Thread-safety in Swift boils down to a simple rule: two queues shouldn’t simultaneously access the same variable.

The simplest way to satisfy this rule is to ensure that a variable is used in only one queue.

We can have a:

  • Write-write conflict, where two queues are simultaneously writing the same variable.
  • Write-read conflict, where one queue is writing when another is reading.
  • Read-read is not a conflict. It’s safe.

If you have a conflict, you can get a hang, crash, wrong value, or any other behavior. For example, a bool might up having a value other than true and false.

The following code illustrates various cases:

var i = 0
// Unsafe (write-write conflict):
q1.async { i = 5 }
q2.async { i = 10 }
// The value of i might end up 5 or 10, depending on which
// executes first. This is called a race condition.
//
// It might also end up a random value, like 18.

// Unsafe (write-read conflict):
q1.async { i = 5 }
q2.async { NSLog(i) }
// Safe (read-read is not a conflict):
q1.async { NSLog(i) }
q2.async { NSLog(i) }
// q1 does both a read and write, both of which
// conflict with q2’s write:
q1.async { i += 1 }
q2.async { i = 5 }
// Safe (the first line completes before the second
// starts):
i = 5
q2.async { i = 10 }
// Unsafe (both assignments might be executing at once)
q1.async { i = 5 }
i = 10
// Safe (sync blocks the calling queue till it’s done)
q1.sync { i = 5 }
i = 10
// Safe (the second assignment can execute only after the
// first completes):
q1.async {
  i = 5
  q2.async {
    i = 10
  }
}

It all boils down to one thing: Is there a chance two queues are simultaneously accessing the variable, and at least one of them is a write? Keep this in mind and we won’t have race conditions.

See this example as well.

Should I use sync or async?

Think about the following factors to decide which one to use:

  1. sync can deadlock, if you call it on the queue you’re currently running in. Or if q1 calls q2.sync, and within the block, we call q1.sync again.
  2. async can cause race conditions or other crashes, as per the examples above and below.
  3. If the queue should not block, use async.

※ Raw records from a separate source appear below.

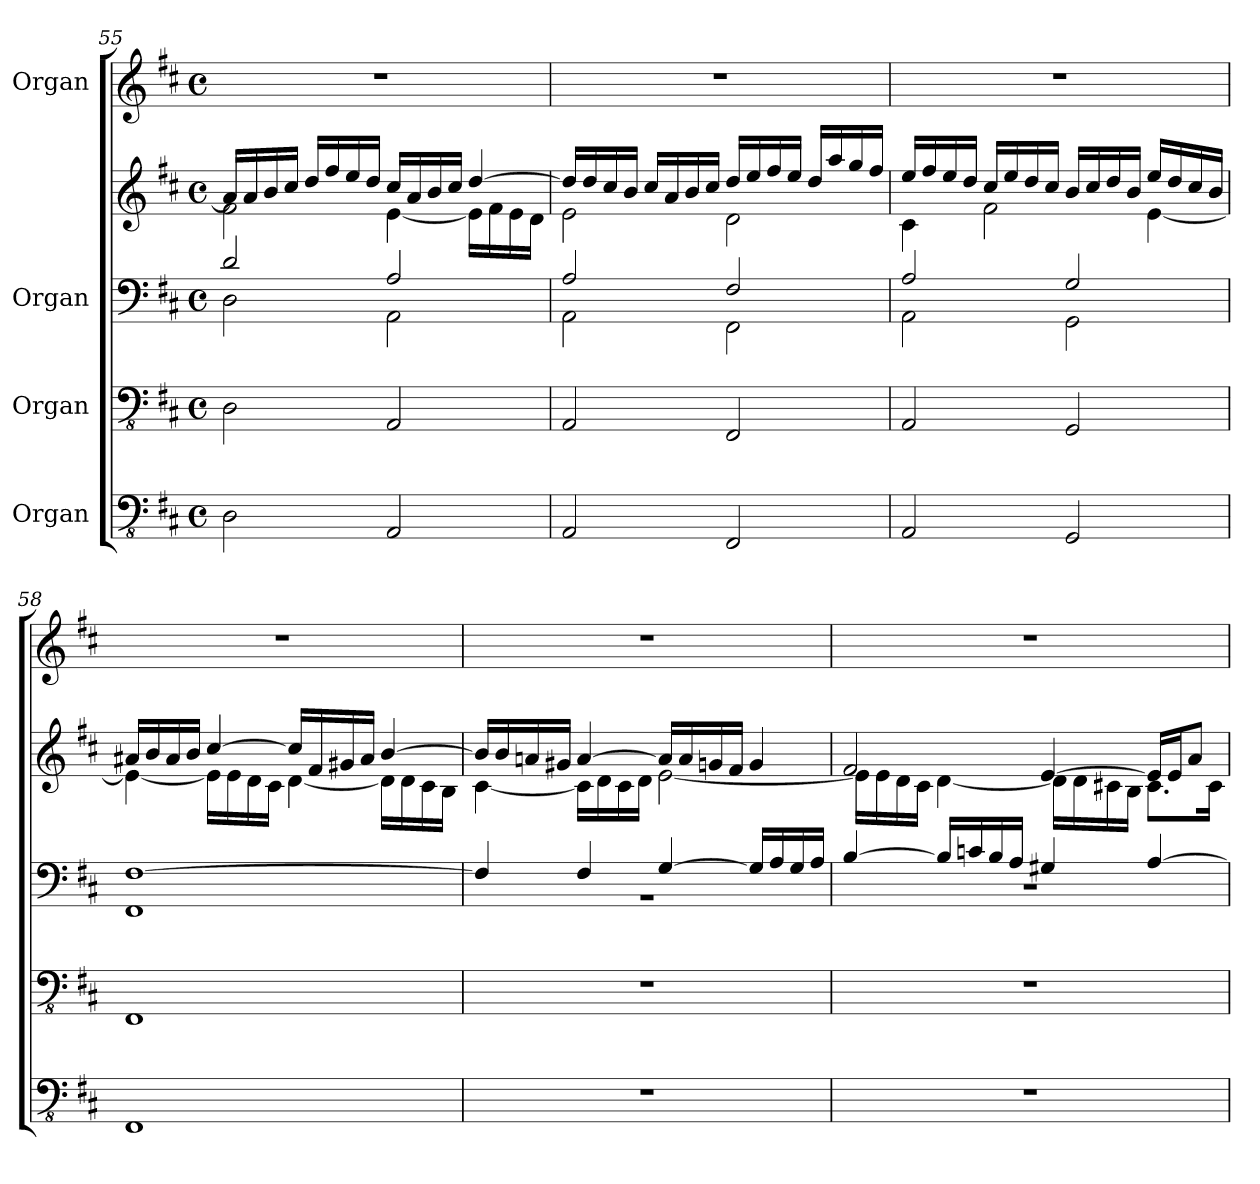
**kern	**kern	**kern	**kern	**kern
*part4	*part3	*part2	*part2	*part1
*staff5	*staff4	*staff3	*staff2	*staff1
*I"Organ	*I"Organ	*I"Organ	*	*I"Organ
*clefFv4	*clefFv4	*clefF4	*clefG2	*clefG2
*k[f#c#]	*k[f#c#]	*k[f#c#]	*k[f#c#]	*k[f#c#]
*M4/4	*M4/4	*M4/4	*M4/4	*M4/4
*met(c)	*met(c)	*met(c)	*met(c)	*met(c)
=55	=55	=55	=55	=55
*	*	*^	*^	*
2DD\	2DD\	2d/	2D\	16a/LL]	2f#\	1r
.	.	.	.	16a/	.	.
.	.	.	.	16b/	.	.
.	.	.	.	16cc#/JJ	.	.
.	.	.	.	16dd/LL	.	.
.	.	.	.	16ff#/	.	.
.	.	.	.	16ee/	.	.
.	.	.	.	16dd/JJ	.	.
2AAA/	2AAA/	2A/	2AA\	16cc#/LL	[4e\	.
.	.	.	.	16a/	.	.
.	.	.	.	16b/	.	.
.	.	.	.	16cc#/JJ	.	.
.	.	.	.	[4dd/	16e\LL]	.
.	.	.	.	.	16f#\	.
.	.	.	.	.	16e\	.
.	.	.	.	.	16d\JJ	.
!!LO:LB:g=z
=56	=56	=56	=56	=56	=56	=56
2AAA/	2AAA/	2A/	2AA\	16dd/LL]	2e\	1r
.	.	.	.	16dd/	.	.
.	.	.	.	16cc#/	.	.
.	.	.	.	16b/JJ	.	.
.	.	.	.	16cc#/LL	.	.
.	.	.	.	16a/	.	.
.	.	.	.	16b/	.	.
.	.	.	.	16cc#/JJ	.	.
2FFF#/	2FFF#/	2F#/	2FF#\	16dd/LL	2d\	.
.	.	.	.	16ee/	.	.
.	.	.	.	16ff#/	.	.
.	.	.	.	16ee/JJ	.	.
.	.	.	.	16dd/LL	.	.
.	.	.	.	16aa/	.	.
.	.	.	.	16gg/	.	.
.	.	.	.	16ff#/JJ	.	.
=57	=57	=57	=57	=57	=57	=57
2AAA/	2AAA/	2A/	2AA\	16ee/LL	4c#\	1r
.	.	.	.	16ff#/	.	.
.	.	.	.	16ee/	.	.
.	.	.	.	16dd/JJ	.	.
.	.	.	.	16cc#/LL	2f#\	.
.	.	.	.	16ee/	.	.
.	.	.	.	16dd/	.	.
.	.	.	.	16cc#/JJ	.	.
2GGG/	2GGG/	2G/	2GG\	16b/LL	.	.
.	.	.	.	16cc#/	.	.
.	.	.	.	16dd/	.	.
.	.	.	.	16b/JJ	.	.
.	.	.	.	16ee/LL	[4e\	.
.	.	.	.	16dd/	.	.
.	.	.	.	16cc#/	.	.
.	.	.	.	16b/JJ	.	.
=58	=58	=58	=58	=58	=58	=58
1FFF#	1FFF#	[1F#	1FF#	16a#X/LL	4e\_	1r
.	.	.	.	16b/	.	.
.	.	.	.	16a#/	.	.
.	.	.	.	16b/JJ	.	.
.	.	.	.	[4cc#/	16e\LL]	.
.	.	.	.	.	16e\	.
.	.	.	.	.	16d\	.
.	.	.	.	.	16c#\JJ	.
.	.	.	.	16cc#/LL]	[4d\	.
.	.	.	.	16f#/	.	.
.	.	.	.	16g#X/	.	.
.	.	.	.	16a#/JJ	.	.
.	.	.	.	[4b/	16d\LL]	.
.	.	.	.	.	16d\	.
.	.	.	.	.	16c#\	.
.	.	.	.	.	16B\JJ	.
!!LO:LB:g=z
=59	=59	=59	=59	=59	=59	=59
1r	1r	4F#/]	1r	16b/LL]	[4c#\	1r
.	.	.	.	16b/	.	.
.	.	.	.	16an/	.	.
.	.	.	.	16g#X/JJ	.	.
.	.	4F#/	.	[4a/	16c#\LL]	.
.	.	.	.	.	16d\	.
.	.	.	.	.	16c#\	.
.	.	.	.	.	16d\JJ	.
.	.	[4G/	.	16a/LL]	[2e\	.
.	.	.	.	16a/	.	.
.	.	.	.	16gn/	.	.
.	.	.	.	16f#/JJ	.	.
.	.	16G/LL]	.	4g/	.	.
.	.	16A/	.	.	.	.
.	.	16G/	.	.	.	.
.	.	16A/JJ	.	.	.	.
=60	=60	=60	=60	=60	=60	=60
1r	1r	[4B/	1r	2f#/	16e\LL]	1r
.	.	.	.	.	16e\	.
.	.	.	.	.	16d\	.
.	.	.	.	.	16c#\JJ	.
.	.	16B/LL]	.	.	[4d\	.
.	.	16cn/	.	.	.	.
.	.	16B/	.	.	.	.
.	.	16A/JJ	.	.	.	.
.	.	4G#X/	.	[4e/	16d\LL]	.
.	.	.	.	.	16d\	.
.	.	.	.	.	16c#X\	.
.	.	.	.	.	16B\JJ	.
.	.	[4A/	.	16e/LL]	8.c#\L	.
.	.	.	.	16e/J	.	.
.	.	.	.	8a/J	.	.
.	.	.	.	.	16c#\Jk	.
*	*	*v	*v	*	*	*
*	*	*	*v	*v	*
=	=	=	=	=
*-	*-	*-	*-	*-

For example, if it’s driving the UI, or is otherwise latency-sensitive.
  4. If the block should return a value to the caller, it should be sync.
  5. Sometimes it simplifies code to use sync. For example, the below code
func stopRecording() {
  if assetWriter == nil { return }
  self.assetWriter.finishRecording()
  self.assetWriter = nil
}

works if called twice, because the first time assetWriter is nilled, and it checks for nil and returns the second time, without crashing.

Now suppose we make it asynchronous:

func stopRecording() {
  if assetWriter == nil { return }
  assetWriterQueue.async {
    self.assetWriter.finishRecording()
    self.assetWriter = nil
  }
}

Now, if called twice, it crashes: the first call checks for nil, and enqueues an async block. The second call checks for nil, but because the async block hasn’t executed, it’s not nil, so it enqueues a second block. The first block eventually runs and nils the reference. The second block then unwraps nil and crashes.

So you can see how tricky asynchronous code is to write.

Converting the async to sync eliminates this bug, making it similar to the original straight-line code we started out with.